Chafiq était aussi un passionné de la mer. En témoigne surtout la période de ses sculptures sur bois. A l’aide de morceaux de bois ramassés sur la plage, près de sa résidence secondaire d’Alexandrie, il réalisait de magnifiques sculptures. On y retrouve toujours ses personnages préférés : un chat, un cheval, des poissons, une danseuse du ventre, des visages de femmes aux yeux larges qui ressemblent aux fameux portraits de Fayoum … Le bois rejeté par la mer, par l’action du vent, des courants ou des marées, se transforme en de petits objets précieux. L’artiste le retravaillait, le remodelait, tout en maintenant son aspect naturel, taillé par les vagues qui l’ont charrié avant de l’envoyer de nouveau sur la terre.

Chafiq aimait ce bois et se plaisait à lui donner une seconde vie. L’effet du temps marque les sculptures de Chafiq qui, à l’état brut et au réalisme troublant, sont travaillées par l’artiste, loin de la ville cairote et de son tohu-bohu. Ce réalisme saisissant donne aux créations sculpturales de Chafiq un aspect dynamique, voire une illusion de mouvement, fluide et libre.

Ils ont dit de lui:

Dessinateur de presse depuis 1959, Gamil Chafiq atteignait aisément son public. Il dessinait l’équivalent visuel des poèmes et des textes littéraires de l’époque. Il était un amoureux de la vie et de la nature, ce qui est clair dans son travail. Jusqu’à sa mort en décembre 2016, il participait au Symposium international de la peinture à Louqsor. Un jour, il m’a invitée dans son atelier sur la Côte-Nord, il m’a donné une planche de bois et m’a laissée travailler dessus.

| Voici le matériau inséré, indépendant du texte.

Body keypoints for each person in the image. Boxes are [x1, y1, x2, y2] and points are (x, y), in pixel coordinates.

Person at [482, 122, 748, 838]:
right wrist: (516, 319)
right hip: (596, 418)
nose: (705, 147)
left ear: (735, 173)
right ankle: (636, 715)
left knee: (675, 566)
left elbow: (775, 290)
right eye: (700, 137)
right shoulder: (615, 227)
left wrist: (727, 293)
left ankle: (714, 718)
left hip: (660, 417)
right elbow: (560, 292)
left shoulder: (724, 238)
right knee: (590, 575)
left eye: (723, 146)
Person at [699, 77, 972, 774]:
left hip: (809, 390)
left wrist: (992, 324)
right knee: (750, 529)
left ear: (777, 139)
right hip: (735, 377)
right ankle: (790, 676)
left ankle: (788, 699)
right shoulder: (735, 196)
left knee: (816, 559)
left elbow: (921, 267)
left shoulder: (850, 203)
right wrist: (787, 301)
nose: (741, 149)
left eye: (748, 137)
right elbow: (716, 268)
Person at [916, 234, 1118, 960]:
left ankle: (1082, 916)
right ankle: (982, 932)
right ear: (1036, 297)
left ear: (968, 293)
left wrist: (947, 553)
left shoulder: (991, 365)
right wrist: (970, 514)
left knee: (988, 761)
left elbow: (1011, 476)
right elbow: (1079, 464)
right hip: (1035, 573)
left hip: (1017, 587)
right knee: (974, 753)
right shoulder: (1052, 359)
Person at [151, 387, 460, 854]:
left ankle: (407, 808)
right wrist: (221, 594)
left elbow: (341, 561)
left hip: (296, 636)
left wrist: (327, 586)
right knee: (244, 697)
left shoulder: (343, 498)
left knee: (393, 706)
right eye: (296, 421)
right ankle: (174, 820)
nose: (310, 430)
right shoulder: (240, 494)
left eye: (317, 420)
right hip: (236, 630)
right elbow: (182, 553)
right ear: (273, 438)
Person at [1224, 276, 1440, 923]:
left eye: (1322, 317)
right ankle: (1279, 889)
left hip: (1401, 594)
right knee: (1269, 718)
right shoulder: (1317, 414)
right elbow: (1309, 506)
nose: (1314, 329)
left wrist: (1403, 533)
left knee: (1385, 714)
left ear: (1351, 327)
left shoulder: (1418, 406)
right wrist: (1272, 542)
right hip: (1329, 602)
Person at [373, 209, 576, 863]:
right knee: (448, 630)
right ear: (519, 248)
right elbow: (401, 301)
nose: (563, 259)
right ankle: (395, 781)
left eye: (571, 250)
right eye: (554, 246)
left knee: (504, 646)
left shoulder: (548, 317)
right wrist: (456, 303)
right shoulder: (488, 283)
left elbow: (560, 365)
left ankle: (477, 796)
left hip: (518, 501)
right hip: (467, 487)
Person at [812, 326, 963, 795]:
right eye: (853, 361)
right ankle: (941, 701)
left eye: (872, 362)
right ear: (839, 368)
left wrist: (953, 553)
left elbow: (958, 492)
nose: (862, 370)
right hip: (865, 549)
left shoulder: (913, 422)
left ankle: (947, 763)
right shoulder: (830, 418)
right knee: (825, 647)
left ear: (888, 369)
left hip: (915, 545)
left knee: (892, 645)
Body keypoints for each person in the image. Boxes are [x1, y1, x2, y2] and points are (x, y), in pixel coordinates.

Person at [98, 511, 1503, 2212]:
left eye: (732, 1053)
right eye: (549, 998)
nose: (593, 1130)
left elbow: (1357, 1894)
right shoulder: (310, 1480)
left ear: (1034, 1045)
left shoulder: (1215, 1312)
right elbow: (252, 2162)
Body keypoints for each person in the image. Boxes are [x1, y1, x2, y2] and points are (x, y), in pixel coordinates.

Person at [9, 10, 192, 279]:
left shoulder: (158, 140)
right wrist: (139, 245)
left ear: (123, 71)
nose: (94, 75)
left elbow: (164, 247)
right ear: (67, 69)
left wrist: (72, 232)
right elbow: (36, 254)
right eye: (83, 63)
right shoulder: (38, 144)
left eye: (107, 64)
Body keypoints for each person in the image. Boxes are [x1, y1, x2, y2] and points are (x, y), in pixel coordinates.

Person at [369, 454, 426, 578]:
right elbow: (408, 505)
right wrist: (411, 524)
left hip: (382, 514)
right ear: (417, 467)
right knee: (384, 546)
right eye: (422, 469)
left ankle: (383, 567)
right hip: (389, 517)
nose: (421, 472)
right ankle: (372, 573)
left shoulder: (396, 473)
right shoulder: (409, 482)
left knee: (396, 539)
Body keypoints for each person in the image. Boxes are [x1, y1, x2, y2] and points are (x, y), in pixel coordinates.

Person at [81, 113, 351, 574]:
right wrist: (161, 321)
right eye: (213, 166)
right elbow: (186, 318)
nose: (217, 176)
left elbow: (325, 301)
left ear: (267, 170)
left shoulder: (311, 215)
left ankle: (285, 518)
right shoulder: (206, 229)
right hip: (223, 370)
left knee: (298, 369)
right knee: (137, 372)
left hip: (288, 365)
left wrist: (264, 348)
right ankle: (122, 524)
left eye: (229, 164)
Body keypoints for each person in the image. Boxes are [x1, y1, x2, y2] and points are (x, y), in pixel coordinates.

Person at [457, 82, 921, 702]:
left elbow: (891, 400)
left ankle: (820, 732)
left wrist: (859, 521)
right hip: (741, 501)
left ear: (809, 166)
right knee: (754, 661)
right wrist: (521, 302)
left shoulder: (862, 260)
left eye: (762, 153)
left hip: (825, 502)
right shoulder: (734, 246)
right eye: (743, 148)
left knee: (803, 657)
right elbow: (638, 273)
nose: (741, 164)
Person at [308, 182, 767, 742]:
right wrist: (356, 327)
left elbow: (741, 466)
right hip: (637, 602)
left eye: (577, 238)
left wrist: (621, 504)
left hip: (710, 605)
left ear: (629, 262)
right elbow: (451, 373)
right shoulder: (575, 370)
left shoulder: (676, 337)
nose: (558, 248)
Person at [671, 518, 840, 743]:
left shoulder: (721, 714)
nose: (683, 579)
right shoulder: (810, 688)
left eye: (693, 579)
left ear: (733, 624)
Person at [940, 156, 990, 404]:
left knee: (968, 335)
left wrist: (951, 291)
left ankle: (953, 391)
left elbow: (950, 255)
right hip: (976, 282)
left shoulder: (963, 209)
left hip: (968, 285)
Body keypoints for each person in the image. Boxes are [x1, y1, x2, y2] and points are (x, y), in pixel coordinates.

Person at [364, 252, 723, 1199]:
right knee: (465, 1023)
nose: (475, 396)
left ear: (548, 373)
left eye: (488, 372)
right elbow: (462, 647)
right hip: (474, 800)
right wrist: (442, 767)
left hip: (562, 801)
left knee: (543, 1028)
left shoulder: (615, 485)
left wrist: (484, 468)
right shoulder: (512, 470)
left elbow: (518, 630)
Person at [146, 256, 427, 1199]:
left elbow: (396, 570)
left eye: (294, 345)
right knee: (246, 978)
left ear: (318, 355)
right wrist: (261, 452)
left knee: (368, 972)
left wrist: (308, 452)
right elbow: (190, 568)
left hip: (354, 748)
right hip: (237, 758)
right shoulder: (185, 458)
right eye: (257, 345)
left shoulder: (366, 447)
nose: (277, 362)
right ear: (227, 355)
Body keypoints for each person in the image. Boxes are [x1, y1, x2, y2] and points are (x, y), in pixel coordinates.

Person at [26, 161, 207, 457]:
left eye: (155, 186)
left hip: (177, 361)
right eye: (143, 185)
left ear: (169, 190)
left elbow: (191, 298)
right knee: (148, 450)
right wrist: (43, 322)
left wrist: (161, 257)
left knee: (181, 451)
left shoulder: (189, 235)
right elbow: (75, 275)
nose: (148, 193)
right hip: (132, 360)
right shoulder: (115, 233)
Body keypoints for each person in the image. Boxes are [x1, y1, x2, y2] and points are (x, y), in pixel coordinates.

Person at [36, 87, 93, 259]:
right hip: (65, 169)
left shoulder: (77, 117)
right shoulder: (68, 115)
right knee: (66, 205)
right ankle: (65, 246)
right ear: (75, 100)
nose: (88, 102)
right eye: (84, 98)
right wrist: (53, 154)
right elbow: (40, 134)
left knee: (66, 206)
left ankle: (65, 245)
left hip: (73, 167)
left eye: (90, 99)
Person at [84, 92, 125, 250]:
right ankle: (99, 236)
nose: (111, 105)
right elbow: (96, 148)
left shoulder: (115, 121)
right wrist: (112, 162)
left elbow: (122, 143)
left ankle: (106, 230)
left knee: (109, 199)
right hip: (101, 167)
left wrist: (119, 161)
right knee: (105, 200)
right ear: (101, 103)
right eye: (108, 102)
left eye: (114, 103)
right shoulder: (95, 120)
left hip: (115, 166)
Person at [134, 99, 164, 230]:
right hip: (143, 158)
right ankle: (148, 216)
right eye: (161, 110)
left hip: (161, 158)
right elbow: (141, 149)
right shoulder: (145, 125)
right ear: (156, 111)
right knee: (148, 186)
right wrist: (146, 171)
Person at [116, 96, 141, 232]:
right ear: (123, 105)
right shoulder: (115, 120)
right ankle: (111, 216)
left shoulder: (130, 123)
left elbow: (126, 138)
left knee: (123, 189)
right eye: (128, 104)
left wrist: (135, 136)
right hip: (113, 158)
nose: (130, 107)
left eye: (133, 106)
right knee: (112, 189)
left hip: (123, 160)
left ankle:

C’était sa manière de m’aider à combattre la dépression que je sentais en ce temps ».

Héba Helmi, artiste.

« Gamil portait quelque chose de son prénom qui signifie beauté. C’était une belle âme qui aimait se faire des amis, se rapprocher des gens. Lui et moi, nous étions des amis proches. J’assistais à tous ses vernissages et il en faisait de même. Ses peintures, comme ses sculptures, ont un cachet très égyptien ; elles étaient très novatrices ».

Ali Achour, artiste.

« Je suis ébloui par le nombre de sculptures exposées à Motion Art. Taillées en bois, elles représentent l’une de ses phases les plus marquantes. Ce qui me touche c’est la pureté de son travail, né de la nature, de l’état primitif. Gamil est toujours parmi nous ».

Mohamad Aboul-Naga, artiste.

« Artiste sincère qui possédait parfaitement ses outils, il a atteint de l’équation difficile, en ce qui concerne le rapport art/société ».

Mokhtar Al-Attar, journaliste.

« Les oeuvres de Gamil Chafiq sont d’un symbolisme poétique : un pêcheur face à la mer et l’inconnu, un poisson plein de bonté, un chat affamé qui attend une proie. Le tout incarne la loi éternelle du plus fort ». Ezzeddine Naguib, artiste et critique d’art, dans son livre Gamil Chafiq, entre rêve et légende, publié par l’Organisme général du livre, en 2017.

A la galerie Motion Art, 36 A, rue Al-Montaza, Zamalek. Jusqu’au 10 mars, de 12h à 21h (sauf les dimanches).